*Selected excerpt*
Literary Hub

The Car Culture That’s Helping Destroy the Planet Was By No Means Inevitable

 In 1995, comedian Denis Leary recorded a track called “Asshole,” a song about an all-American guy who likes “football and porno and books about war.” It concludes with a monologue: 

I’m gonna get myself a 1967 Cadillac Eldorado convertible
Hot pink, with whale skin hubcaps
And all leather cow interior
And big brown baby seal eyes for head lights
And I’m gonna drive in that baby at 115 miles per hour
Gettin’ one mile per gallon
Sucking down Quarter Pounder cheese burgers from McDonald’s
In the old-fashioned, non-biodegradable styrofoam containers
And when I’m done sucking down those greaseball burgers
I’m gonna wipe my mouth with the American flag
And then I’m gonna toss the styrofoam containers right out the side
And there ain’t a goddamn thing anybody can do about it … 

Today, Leary’s rant takes on a special significance because we all know what Eldorados do to the planet. 

A 2010 NASA study identified motor vehicles as the US’s greatest contributor to warming, since they emit greenhouse gases without the counter-acting sulphates and other cooling aerosols generated by the industrial sector. Not only do they consume great quantities of fossil fuels, they do so with particular inefficiency, wasting a considerable portion of the energy they burn. 

Yet, if you search for the phrase “America’s love affair with,” Google autocompletes with “cars”—with “guns” a distant second. 

On best estimates, there are some 270 million cars currently in the US, with 90 percent of households owning at least one. Most own several. The low fuel prices produced by the fracking boom encouraged the use of SUVs and trucks, which now account for more than 60 percent of vehicle sales. 

Obviously, Americans aren’t the only people who drive cars. Throughout the developing world—particularly South and East Asia—car ownership continues to grow. Chinese customers, for example, bought some 28 million cars last year, a huge figure that actually represents a slight decline on recent trends.

*Recorded data*
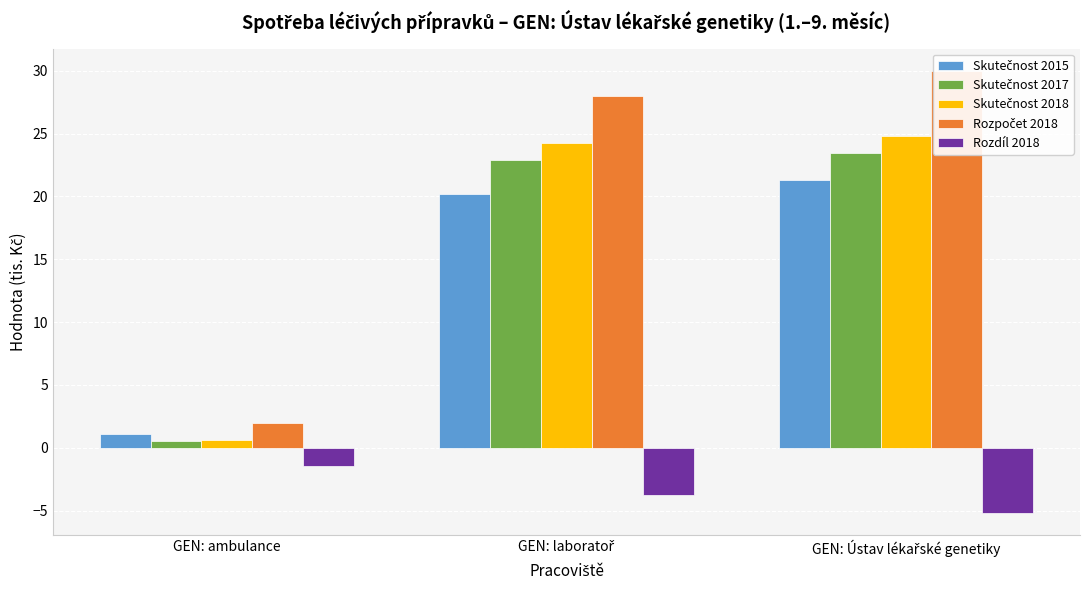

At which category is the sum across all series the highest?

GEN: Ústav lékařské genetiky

* * *

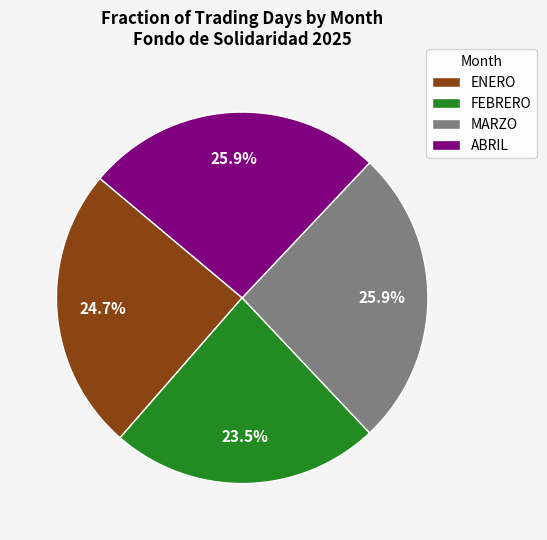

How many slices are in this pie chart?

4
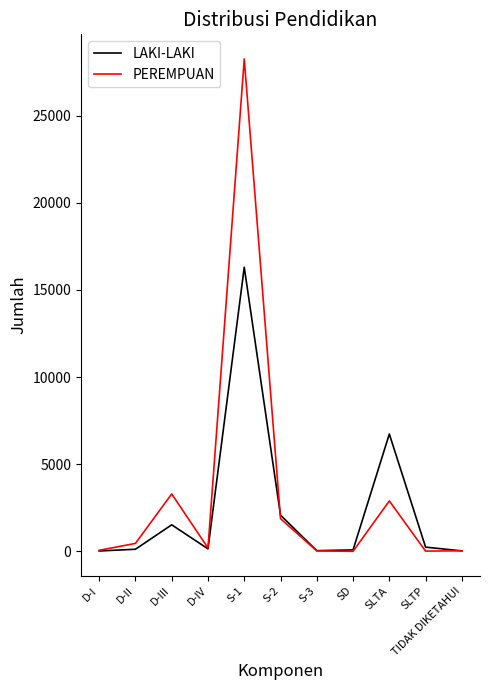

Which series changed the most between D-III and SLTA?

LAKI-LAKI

*What to do*
(1) In the part of the car culture essay that opens with the words containing "A 2010 NASA" and closes with "a distant second.", swap "motor vehicles" for "automobiles" and give that part again.
(2) Please show every line of the records that holds the string "series", with case counting.
The text and the records come from separate sources.

*Solved problems*
(1)
A 2010 NASA study identified automobiles as the US’s greatest contributor to warming, since they emit greenhouse gases without the counter-acting sulphates and other cooling aerosols generated by the industrial sector. Not only do they consume great quantities of fossil fuels, they do so with particular inefficiency, wasting a considerable portion of the energy they burn. 

Yet, if you search for the phrase “America’s love affair with,” Google autocompletes with “cars”—with “guns” a distant second.

(2)
At which category is the sum across all series the highest?
Which series changed the most between D-III and SLTA?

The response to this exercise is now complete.